One day she broke from routine by dragging me around the house and raping me in every room. She was mildly angry, and mildly drunk. She told me the purpose of it was to show me that she was the boss of me everywhere in the house. It was her way of telling me that there were no safe places.

Another break in the routine: My, and Koko's, first big snow. We had a Massachusetts blizzard around the end of November. It was a lot of fun for both of us. Dad swore a lot, having to dig the car out of a foot and a half of snow, chain it, drive it the 800 feet to the highway, only to find that the plows had left an 8 foot wall of snow at the entrance of our driveway when they cleared the highway. He came up with some sort of theory to the effect that the transportation department had no right to do that, and screamed it at my Mother and me for hours.
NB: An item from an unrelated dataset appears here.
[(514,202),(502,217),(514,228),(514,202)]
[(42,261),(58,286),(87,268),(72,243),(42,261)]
Then there was an odd excursion to Fort Devens. My parents went to an officer's Christmas party, and left me with a simultaneous children's party that was held at the enlisted men's gym. There were a hundred or more children there, all left there by their parents for the same reason as me, so their parents could go to the same officer's party.
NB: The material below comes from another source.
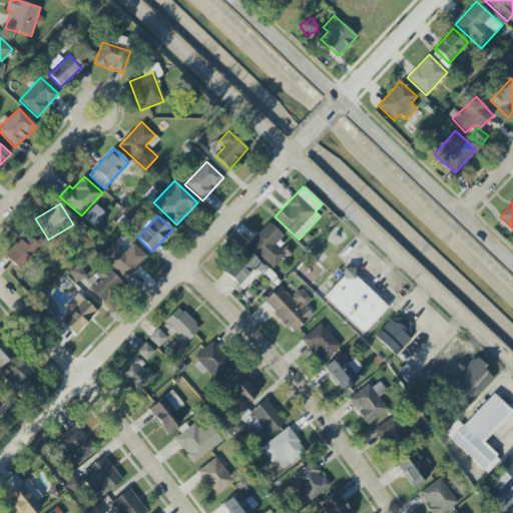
[(273,270),(286,255),(275,244),(283,236),(269,222),(247,244),(273,270)]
They started with a Punch and Judy puppet show, something like this video. I thought the violence was sickening. Too close to home?



Then there was a magic show, in which a women volunteered to have her head put in a box so that the magician could pretend to make her head vanish. It was obviously a trick of mirrors, but to me it was sick anyway to think that making someone's head disappear was a worthy activity.

Then there was a couple of hours of cartoons. I had never seen cartoons before and, again, I was grossed out by the violence. I was amazed that the other kids laughed and enjoyed it.